At a meeting of German and French officials to discuss a suggested Franco-German Defence Council, mainly about French battlefield nuclear weapons, the German officials spoke of the need for working in concert with the French about their nuclear weapons capability.  Jacque Attali, an advisor to Mitterrand, then said, ‘So that we can have a balance, let us now talk about the German atom bomb’. The astonished German officials said, ‘You know we don’t have the atomic bomb – what do you mean? Attali said; I mean the D-Mark’.

According to Marsh after America engineered a cut in interest rates in 1972 the Bundesbank was prompted to lower its interest rates and the German government to impose capital controls to prevent German companies borrowing abroad. This was followed by a meeting between Brandt and Pompidou to restore momentum towards European Monetary Union by re-launching the plan for narrower exchange rate fluctuation margins called the ‘Snake’.

Marsh shows how devastating the Snake was and which was set up in April 1972. Britain joined a week later. But in June a wave of international selling forced Britain out of the Snake. The Treasury and Bank of England suffered reserve losses of $2.6bn in a week because they were forced to use intervention sales to prop up sterling. 

The European Monetary System was a device introduced in 1979 along with European Currency Units (ecu) the forerunner of the euro.
Thatcher’s opposition to Britain joining the European Monitory System (EMS) did not stop her from signing the Community treaty establishing the Single Market, the Single European Act – which laid down the ultimate goal of European Monitory System.

It was Jacques Delors, at the European Commission in Brussels, who drove through the Single Market agenda for border free harmonised European trade.
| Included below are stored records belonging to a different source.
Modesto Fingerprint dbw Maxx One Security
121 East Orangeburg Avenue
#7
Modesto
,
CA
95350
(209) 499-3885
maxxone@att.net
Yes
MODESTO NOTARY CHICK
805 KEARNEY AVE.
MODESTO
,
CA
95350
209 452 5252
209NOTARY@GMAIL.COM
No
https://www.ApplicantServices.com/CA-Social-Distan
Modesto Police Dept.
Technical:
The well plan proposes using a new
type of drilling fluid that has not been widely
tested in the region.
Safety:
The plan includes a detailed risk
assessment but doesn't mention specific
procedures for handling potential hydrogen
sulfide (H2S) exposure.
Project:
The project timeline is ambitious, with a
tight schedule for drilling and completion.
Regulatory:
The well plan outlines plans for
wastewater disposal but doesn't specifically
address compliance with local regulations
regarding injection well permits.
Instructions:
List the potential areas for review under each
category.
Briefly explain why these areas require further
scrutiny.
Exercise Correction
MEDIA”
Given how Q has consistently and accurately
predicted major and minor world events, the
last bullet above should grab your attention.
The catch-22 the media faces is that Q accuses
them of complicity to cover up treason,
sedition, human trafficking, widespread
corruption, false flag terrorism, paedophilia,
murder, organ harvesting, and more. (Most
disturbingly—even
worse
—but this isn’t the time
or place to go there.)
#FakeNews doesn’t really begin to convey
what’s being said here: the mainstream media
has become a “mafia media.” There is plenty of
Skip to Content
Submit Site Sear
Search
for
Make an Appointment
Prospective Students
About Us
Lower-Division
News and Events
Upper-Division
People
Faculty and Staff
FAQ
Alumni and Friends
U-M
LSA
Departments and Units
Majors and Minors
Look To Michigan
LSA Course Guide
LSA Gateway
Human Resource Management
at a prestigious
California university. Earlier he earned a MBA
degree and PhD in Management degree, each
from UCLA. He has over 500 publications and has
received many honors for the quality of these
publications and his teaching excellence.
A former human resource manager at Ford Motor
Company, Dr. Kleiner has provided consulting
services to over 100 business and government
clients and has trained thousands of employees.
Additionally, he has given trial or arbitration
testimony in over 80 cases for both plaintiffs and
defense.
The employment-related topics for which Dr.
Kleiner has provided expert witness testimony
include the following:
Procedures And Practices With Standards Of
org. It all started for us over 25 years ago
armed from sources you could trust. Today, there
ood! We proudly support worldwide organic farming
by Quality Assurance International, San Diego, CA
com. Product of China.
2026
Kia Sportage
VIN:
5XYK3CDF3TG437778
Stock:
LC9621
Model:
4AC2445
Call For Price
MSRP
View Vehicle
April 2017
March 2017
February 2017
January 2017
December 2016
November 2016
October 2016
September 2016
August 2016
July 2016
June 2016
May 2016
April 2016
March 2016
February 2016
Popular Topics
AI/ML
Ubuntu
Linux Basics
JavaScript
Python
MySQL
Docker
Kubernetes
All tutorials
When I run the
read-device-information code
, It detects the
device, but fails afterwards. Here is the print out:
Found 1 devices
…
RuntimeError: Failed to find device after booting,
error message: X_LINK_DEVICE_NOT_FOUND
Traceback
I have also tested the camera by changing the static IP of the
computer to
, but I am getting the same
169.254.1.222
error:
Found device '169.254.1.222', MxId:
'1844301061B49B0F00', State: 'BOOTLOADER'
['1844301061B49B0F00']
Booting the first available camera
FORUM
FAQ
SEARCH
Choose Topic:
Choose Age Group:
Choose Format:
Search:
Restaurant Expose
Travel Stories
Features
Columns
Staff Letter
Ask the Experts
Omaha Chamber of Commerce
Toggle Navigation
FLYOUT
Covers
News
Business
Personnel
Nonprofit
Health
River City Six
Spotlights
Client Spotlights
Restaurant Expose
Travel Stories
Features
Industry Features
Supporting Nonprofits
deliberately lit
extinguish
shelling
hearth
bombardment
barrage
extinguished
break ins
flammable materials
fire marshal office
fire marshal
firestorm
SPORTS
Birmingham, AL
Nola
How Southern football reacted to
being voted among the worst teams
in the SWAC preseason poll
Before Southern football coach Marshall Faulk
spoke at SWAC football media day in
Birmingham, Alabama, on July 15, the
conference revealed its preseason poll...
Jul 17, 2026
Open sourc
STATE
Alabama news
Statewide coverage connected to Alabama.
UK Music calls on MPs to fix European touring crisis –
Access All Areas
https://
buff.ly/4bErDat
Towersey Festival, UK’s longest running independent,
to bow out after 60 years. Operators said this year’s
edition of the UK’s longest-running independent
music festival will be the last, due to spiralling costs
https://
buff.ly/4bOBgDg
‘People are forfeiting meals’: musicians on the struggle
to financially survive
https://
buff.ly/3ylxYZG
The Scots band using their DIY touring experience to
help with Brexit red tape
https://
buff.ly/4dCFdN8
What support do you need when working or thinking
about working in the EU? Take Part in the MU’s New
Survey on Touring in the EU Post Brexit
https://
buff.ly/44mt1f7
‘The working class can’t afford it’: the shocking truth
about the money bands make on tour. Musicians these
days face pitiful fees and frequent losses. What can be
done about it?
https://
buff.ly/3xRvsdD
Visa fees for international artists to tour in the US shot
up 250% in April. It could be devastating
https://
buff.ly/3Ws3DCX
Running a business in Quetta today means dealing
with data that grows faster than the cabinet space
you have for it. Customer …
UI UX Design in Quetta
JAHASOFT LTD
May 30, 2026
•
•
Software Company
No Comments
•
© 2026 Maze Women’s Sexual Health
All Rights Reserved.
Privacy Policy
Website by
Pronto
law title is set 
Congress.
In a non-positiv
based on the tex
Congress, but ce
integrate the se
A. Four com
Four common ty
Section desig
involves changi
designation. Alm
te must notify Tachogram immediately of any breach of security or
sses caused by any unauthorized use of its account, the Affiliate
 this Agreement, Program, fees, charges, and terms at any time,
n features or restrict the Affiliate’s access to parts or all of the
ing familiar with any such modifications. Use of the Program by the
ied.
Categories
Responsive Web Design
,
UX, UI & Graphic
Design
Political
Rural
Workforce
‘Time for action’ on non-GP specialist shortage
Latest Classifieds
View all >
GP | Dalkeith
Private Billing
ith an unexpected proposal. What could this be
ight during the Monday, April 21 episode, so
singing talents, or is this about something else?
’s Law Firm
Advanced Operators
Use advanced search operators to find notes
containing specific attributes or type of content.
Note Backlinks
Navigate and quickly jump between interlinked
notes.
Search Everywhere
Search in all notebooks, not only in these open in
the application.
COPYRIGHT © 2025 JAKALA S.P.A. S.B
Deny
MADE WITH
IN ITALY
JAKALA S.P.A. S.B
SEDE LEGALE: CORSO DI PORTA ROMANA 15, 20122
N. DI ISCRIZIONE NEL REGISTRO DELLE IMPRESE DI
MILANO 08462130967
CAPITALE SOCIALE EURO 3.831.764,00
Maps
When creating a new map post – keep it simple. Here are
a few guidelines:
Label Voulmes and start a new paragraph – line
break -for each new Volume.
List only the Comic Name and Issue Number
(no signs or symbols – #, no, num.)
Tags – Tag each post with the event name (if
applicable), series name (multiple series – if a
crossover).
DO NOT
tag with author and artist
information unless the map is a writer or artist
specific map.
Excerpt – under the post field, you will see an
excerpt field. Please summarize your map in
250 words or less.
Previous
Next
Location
However, many people do not realise it received considerable support from Margaret Thatcher.  Britain’s stridently free market Conservative prime minister saw the Single Market as opening up enormous corporate potential for British companies, especially in financial services.

Marsh points out it was the Delors Report that laid down the EMU objective as combining full integration of financial markets, irreversible convertibility of currencies, irrevocable fixing of exchange rates and complete liberalisation of capital movements.

Trade unionists would do well to realise this is the same Delors that trade union leaders welcomed to the 1988 TUC with his Social Charter which is now being decimated by implementation of the Report in his name.

Four years later, at the high point of the Exchange Rate Mechanism crisis, in September 1992, Britain suffered a severe loss of $30bn in one day! At this point Britain withdrew from the ERM.   

The Maastricht Treaty was ratified in 1992 which contained strict convergence conditions for entering the euro.
Marsh thinks there will be no large- scale decline of the Euro on the exchange markets that would regenerate competitiveness in the peripheral states because of:

1) the affect on the dollar,

2) German anti-inflation sentiment,

3) the mandate of the ECB and

4) because the Chinese and Japanese are large holders of Euro assets.

But, unsurprisingly he has no solutions to the Euro crisis.

However, he also quotes Dutch central banker, Andre Szasz, as saying adjustments in the Euro area are being impeded by a series of built in checks and balances that make EMU’s problems virtually unworkable . 

Since the book was written the EU has turned more and more to dictatorships of finance capital hence the imposition of Lucas Papademos in Greece and Mario Monti in Italy as prime ministers to force through austerity programmes.

It would be better for the labour movement  in Britain and the peoples of Europe to work together to oppose austerity cuts, the Euro and the EU and build a Europe of independent democratic states freely co-operating with each other in friendship.